DALLAS – An EDTA-based chelation regimen for secondary prevention of cardiovascular events in patients with a history of myocardial infarction got a boost from a new TACT trial analysis showing additive benefit when chelation was accompanied by high-dose oral multivitamins.
"The benefit of chelation plus vitamins compared to placebo plus placebo is statistically significant and of a magnitude sufficient to be clinically important, with a number needed to treat of 12 to prevent one primary event over 5 years," Dr. Gervasio A. Lamas said in presenting the latest TACT (Trial to Assess Chelation Therapy) results at the American Heart Association scientific sessions.
Moreover, the benefit of chelation plus multivitamins was magnified in the more than 600 TACT participants with diabetes. The number needed to treat in that group was an impressively low 5.5, added Dr. Lamas, chairman of medicine at Mount Sinai Medical Center, Miami Beach, and chief of the Columbia University division of cardiology at Mount Sinai Medical Center.
Since 1956, EDTA (ethylenediaminetetraacetic acid) chelation has been utilized in complementary and alternative medical (CAM) practice to treat atherosclerotic disease, despite an absence of any supporting evidence. The TACT trial, sponsored by the National Institutes of Health, was conducted in order to put the CAM regimen to the test.
TACT was a rigorously conducted, randomized, double-blind, two-by-two factorial design trial in which 1,708 stable patients with a previous MI at 134 North American sites were placed on the intravenous chelation regimen or placebo and high-dose oral multivitamins or placebo. It was an arduous regimen designed to replicate what’s being used in CAM practice. The chelation regimen consisted of 30 weekly 500-cc intravenous infusions followed by another 10 infusions at 2- to 8-week intervals. Patients randomized to the multivitamin arm took 6 capsules per day.
"The capsules are large. They’re a bear to take," according to the cardiologist.
Nevertheless, 77% of patients completed 30 infusions and 65% completed all 40. And more than three-quarters of patients took the vitamins for at least a year, and half of participants did so for at least 3 years. All participants had high rates of guideline-recommended preventive medications usage.
The primary composite endpoint was the 5-year rate of all-cause mortality, MI, stroke, coronary revascularization, or hospitalization for angina. As previously reported, chelation therapy resulted in a statistically significant 18% reduction in the primary endpoint relative to placebo (JAMA 2013;309:1241-50), while high-dose multivitamin therapy led to a nonsignificant 11% reduction (Ann. Intern.

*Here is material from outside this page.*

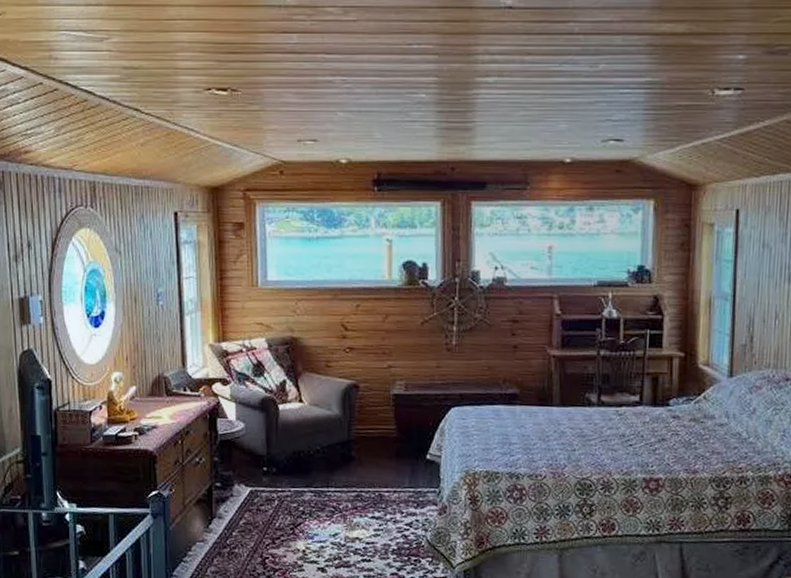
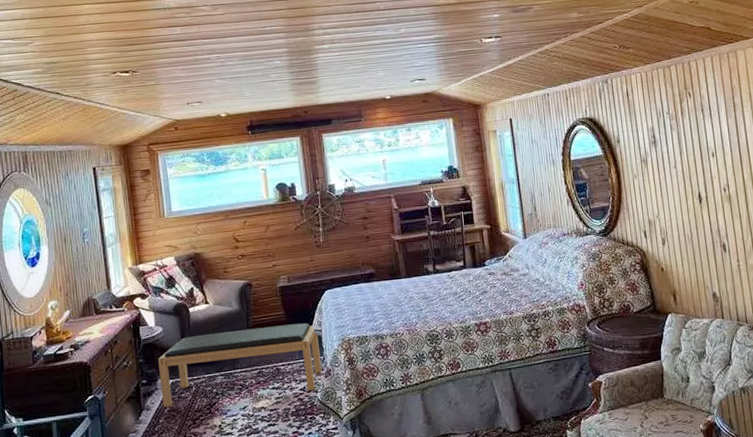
bench: none [237,439,436,528] -> present [158,323,322,408]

Med., in press).
At the Dallas AHA meeting, Dr. Lamas focused on the results in the 421 subjects randomized to both chelation and multivitamins as compared to the 437 patients on double placebo. The primary composite endpoint occurred in 26% of patients on double active therapy and 32% on double placebo, representing a 26% reduction in relative risk. Thus, the addition of multivitamin therapy increased the magnitude of risk reduction in patients on chelation therapy from 18% to 26%.
The prespecified secondary ‘hard’ endpoint, a composite of cardiovascular death, recurrent MI, or stroke, occurred in 9% of participants on chelation plus multivitamins versus 13% of those on dual placebo, for a 34% reduction in risk.

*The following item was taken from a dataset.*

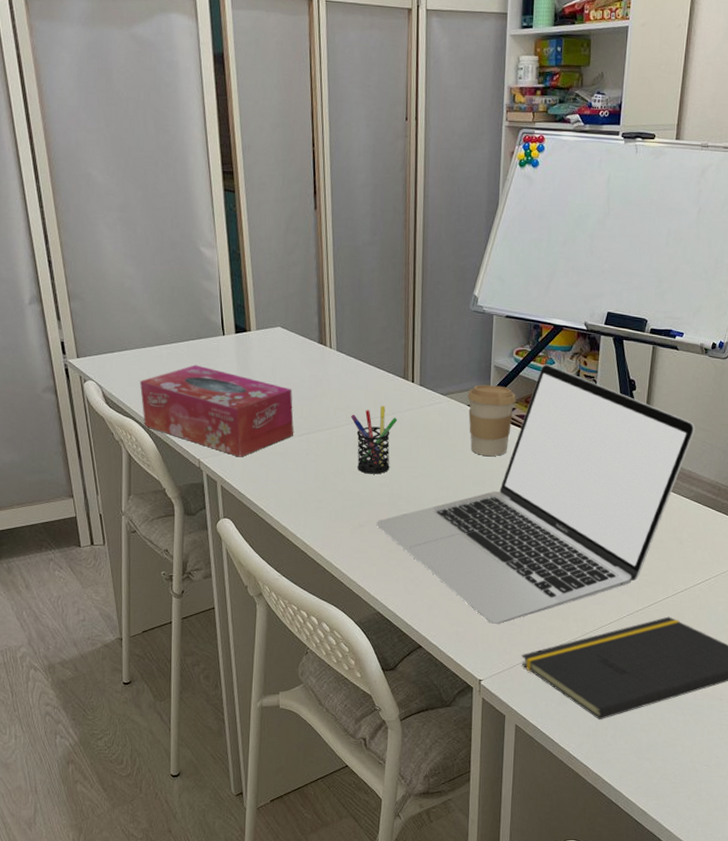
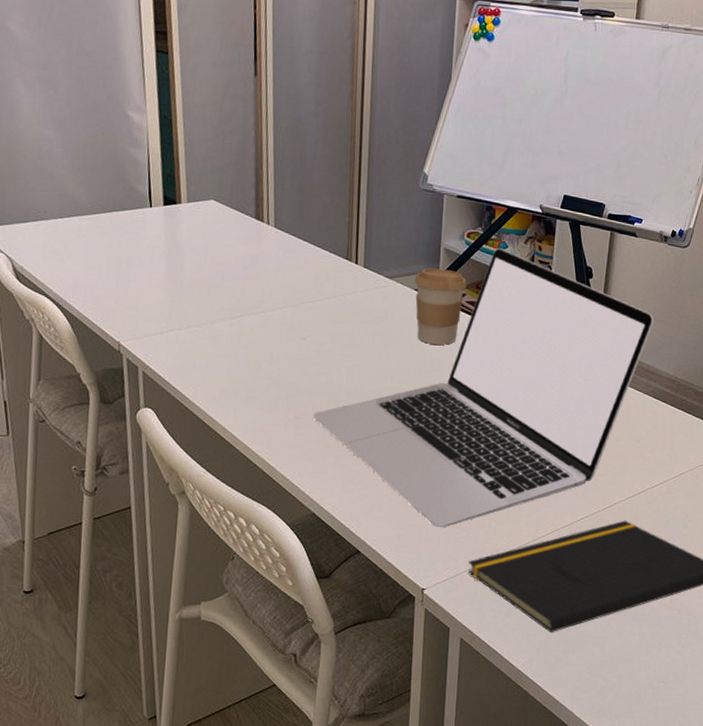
tissue box: present [139,365,294,457] -> none [54,238,226,341]
pen holder: present [350,406,398,474] -> none [287,288,339,362]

The results of active therapy were even more impressive in patients with diabetes. They had a 41% reduction in risk of the primary composite endpoint with chelation alone compared with placebo, with a 5-year incidence of 25%, compared with 38% in controls. Notably, diabetic patients’ all-cause mortality with chelation therapy was 10%, compared with 16% with placebo, a 43% reduction in relative risk, while their rate of the secondary composite hard endpoint was 11%, versus 17% in controls.
The diabetic subgroup assigned to dual active therapy with both chelation and multivitamins fared even better, with a 51% decrease in the primary composite endpoint compared with controls on double placebo.
"A lot more work needs to be done on this before we can bring it to the bedside, but this is certainly suggestive data," Dr. Lamas said in summary.
Specific details on the chelation and multivitamin components of the regimen are available in an earlier publication (Am. Heart J. 2012;163:7-12).
Asked about the proposed mechanism of benefit of this CAM therapy, the cardiologist was quick to reply, "The simple answer is we do not really know what is happening."
Plausible hypotheses abound, though. One of the leading ones has to do with the fact that EDTA is a superb metal chelator.
"Heavy metals are associated very well in epidemiologic data with cardiovascular events; in particular, lead, cadmium, arsenic, sometimes mercury, and others that have less evidence, like tungsten and antimony. They’re all in our environment. Any of us who are of an age to have been exposed to leaded gasoline have lead in our bones. If we get an infusion of EDTA, we’ll have lead in our urine. It’s just the way it is. And as you get older and become osteoporotic, that lead starts getting released," Dr. Lamas explained.